- _Data provided_
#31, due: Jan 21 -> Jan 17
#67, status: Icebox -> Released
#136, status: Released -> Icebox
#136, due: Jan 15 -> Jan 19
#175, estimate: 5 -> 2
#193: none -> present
--
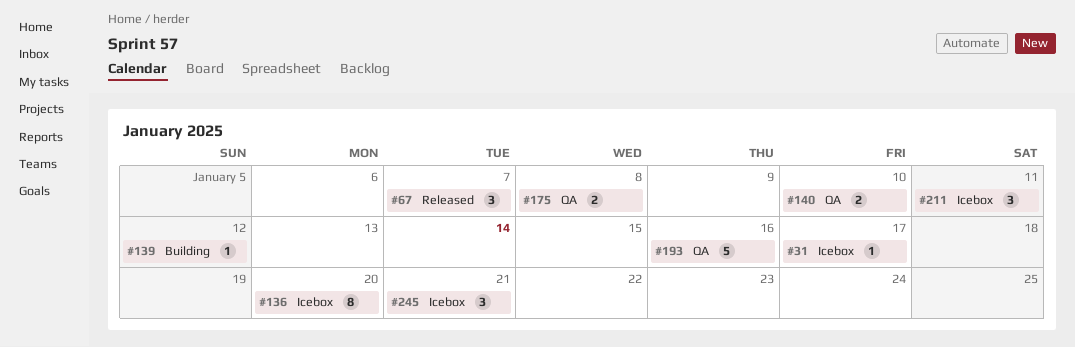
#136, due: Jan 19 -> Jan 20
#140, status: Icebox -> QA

- _The task_
As the answer, set down only the lines from the data above between the one holding "#136, status: Released -> Icebox" and the one holding "#193: none -> present", inclusive, exactly as they read.

- _Answer to this problem_
#136, status: Released -> Icebox
#136, due: Jan 15 -> Jan 19
#175, estimate: 5 -> 2
#193: none -> present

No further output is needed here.